Aku Lahir Jadi Bayi,

Puluhan tahun yang lalu disebuah Rumah Bersalin yang tidak mewah di sebuah kota pesisir utara pulau Jawa, terlahirlah seorang anak manusia sederhana dari keluarga miskin,(Pagi waktu itu). Bayi yang dinamakan FTS (Inisial) atau sering dikenal dengan sebutan Dean Santovic (Nama Moderen/Keren-e)  ini hadir kedalam dunia dengan tangisan dan senyum bahagia. Keadaan sehat wal afiat tanpa cacat dianugerahkan Oleh Gusti Sang Pencipta, yang berkuasa atas segala-galannya kepada bayi lemah ini.

Teringat ketika dalam gendongan dan pelukan ibu (halah sok iling-iling ow??). “nganteng, nganteng dewe nang!!… nganteng, nganteng dewe nang!! bagus, bagus dewe nang!! bagus, bagus dewe!!!..” kudangan ibuku ketika menimang-nimang bayi kesayangannya untuk menidurkan aku. 

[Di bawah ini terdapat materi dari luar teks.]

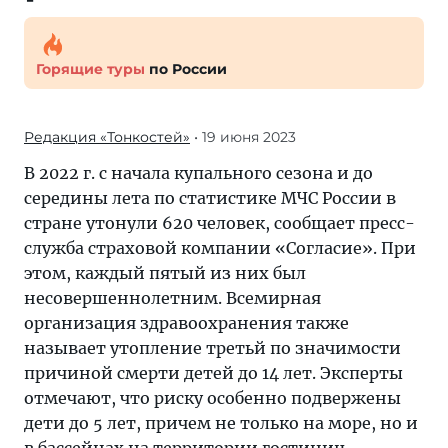
Горящие туры
по России
Редакция «Тонкостей»
• 19 июня 2023
В 2022 г. с начала купального сезона и до
середины лета по статистике МЧС России в
стране утонули 620 человек, сообщает пресс-
служба страховой компании «Согласие». При
этом, каждый пятый из них был
несовершеннолетним. Всемирная
организация здравоохранения также
называет утопление третьй по значимости
причиной смерти детей до 14 лет. Эксперты
отмечают, что риску особенно подвержены
дети до 5 лет, причем не только на море, но и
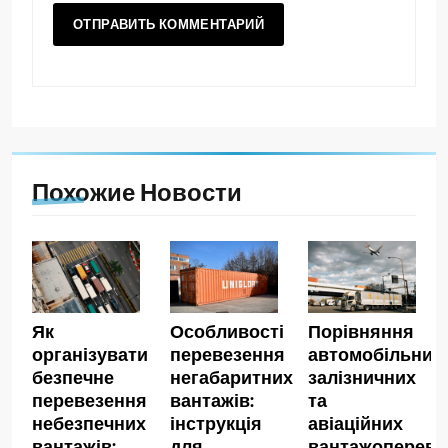
Похожие Новости
Як
Особливості
Порівняння
організувати
перевезення
автомобільних,
безпечне
негабаритних
залізничних
перевезення
вантажів:
та
небезпечних
інструкція
авіаційних
вантажів:
для
вантажопереве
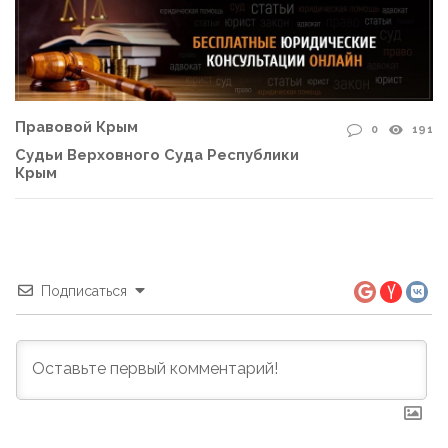
Правовой Крым
0
191
Судьи Верховного Суда Республики
Крым
Подписаться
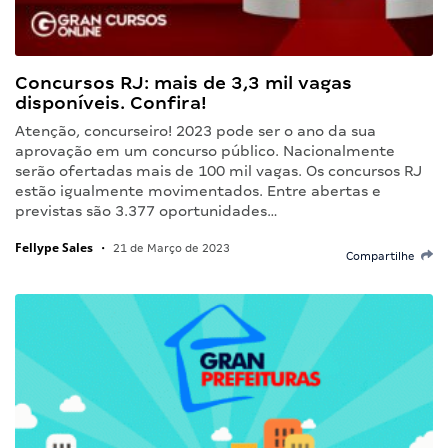
Concursos RJ: mais de 3,3 mil vagas
disponíveis. Confira!
Atenção, concurseiro! 2023 pode ser o ano da sua
aprovação em um concurso público. Nacionalmente
serão ofertadas mais de 100 mil vagas. Os concursos RJ
estão igualmente movimentados. Entre abertas e
previstas são 3.377 oportunidades…
Fellype Sales
•
21 de Março de 2023
Compartilhe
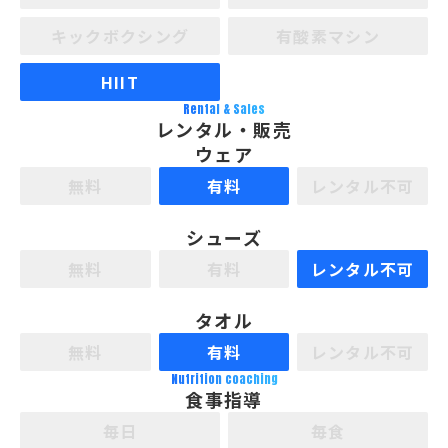
キックボクシング
有酸素マシン
HIIT
Rental & Sales
レンタル・販売
ウェア
無料
有料
レンタル不可
シューズ
無料
有料
レンタル不可
タオル
無料
有料
レンタル不可
Nutrition coaching
食事指導
毎日
毎食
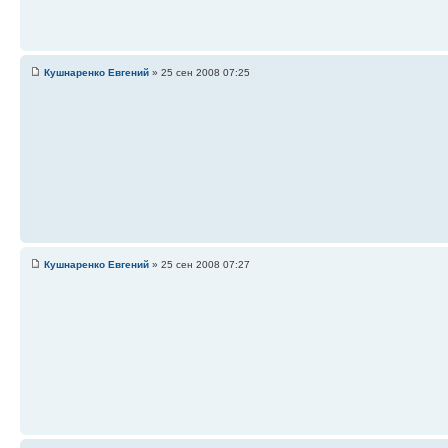
Кушнаренко Евгений
» 25 сен 2008 07:25
Кушнаренко Евгений
» 25 сен 2008 07:27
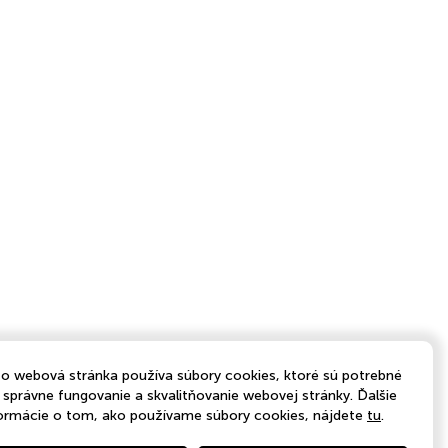
o webová stránka používa súbory cookies, ktoré sú potrebné
 správne fungovanie a skvalitňovanie webovej stránky. Ďalšie
ormácie o tom, ako používame súbory cookies, nájdete
tu
.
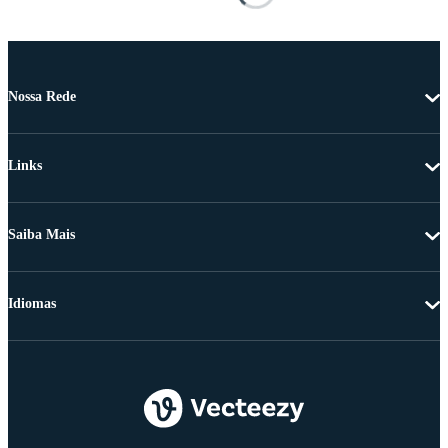
Nossa Rede
Links
Saiba Mais
Idiomas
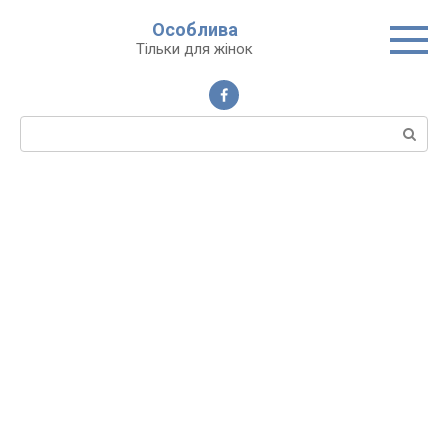
Перейти
Особлива
до
Тільки для жінок
вмісту
Пошук:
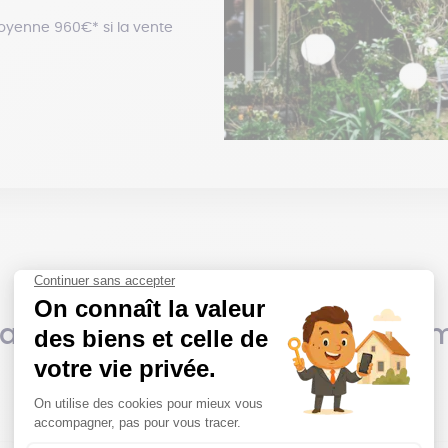
oyenne 960€* si la vente
 annonces immobilières du mo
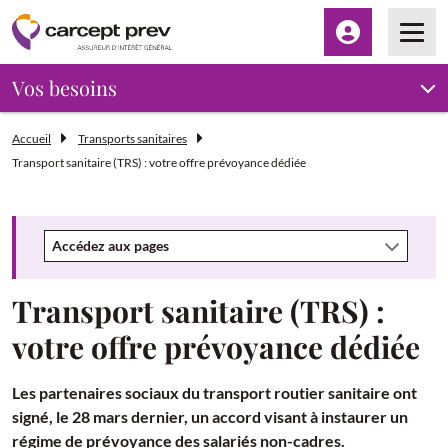
Espace client
Men
Vos besoins
Accueil
Transports sanitaires
Transport sanitaire (TRS) : votre offre prévoyance dédiée
Accédez aux pages
Transport sanitaire (TRS) :
votre offre prévoyance dédiée
Les partenaires sociaux du transport routier sanitaire ont
signé, le 28 mars dernier, un accord visant à instaurer un
régime de prévoyance des salariés non-cadres.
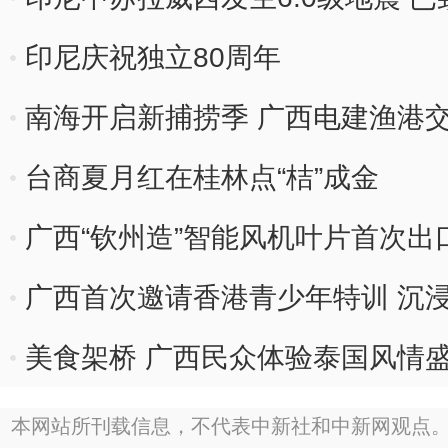
印尼庆祝独立80周年
南海开启新捕捞季 广西电建渔港
台商夏月红在桂林点“桔”成金
广西“钦州造”智能风机叶片首次出
广西首次邀请香港青少年特训 沉
美食架桥 广西民众体验泰国风情
本网站所刊载信息，不代表中新社和中新网观点。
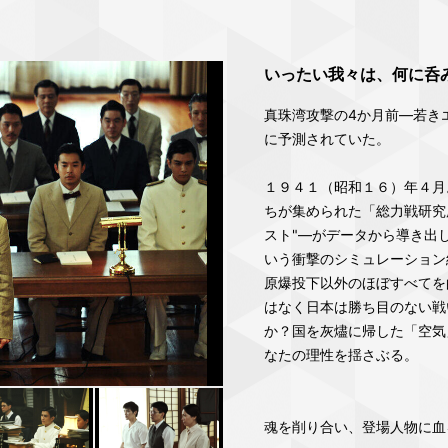
いったい我々は、何に呑
真珠湾攻撃の4か月前―若き
に予測されていた。
１９４１（昭和１６）年４月
ちが集められた「総力戦研究
スト"―がデータから導き出
いう衝撃のシミュレーション
原爆投下以外のほぼすべてを
はなく日本は勝ち目のない戦
か？国を灰燼に帰した「空気
なたの理性を揺さぶる。
魂を削り合い、登場人物に血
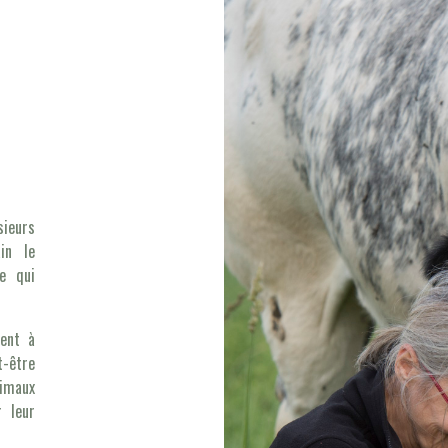
sieurs
ain le
e qui
nent à
t-être
nimaux
 leur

Hahahaha…. Ibarat sebuah mantra, kudangan ibuku itu menjadi kenyataan, mantra yang mampu menyihir sang bayi menjadi lelaki tampan dan bagus ketika gerang (gede) nanti.. tetapi yo memang gawanane wis nguanteng, cilikane nguanteng, putih koyok sinyo pecinan. tapi gede-gedenane biasa-biasa waemalahan yen ono operasi wong elek mesti wajah-wajah koyok ngene iki sing sering ditangkap.

Aku dan Kedua Orang Tuaku,

Percampuran seorang buruh pabrik rokok dengan gadis Semarang-an menghasilkan ibuku yang sangat kolot. Pertemuan ibuku dengan seorang pemuda miskin pengangguran menjadikan sebuah ikatan keluarga yang penuh dengan dinamika, Bapakku dahulu adalah seorang pemuda pengangguran tetapi jalan hidup telah merubahnya, nasib baik merubah pemuda ini dengan menjadi seorang Pegawai Negeri Sipil di sebuah lembaga pendidikan negeri ternama di Jawa Tengah.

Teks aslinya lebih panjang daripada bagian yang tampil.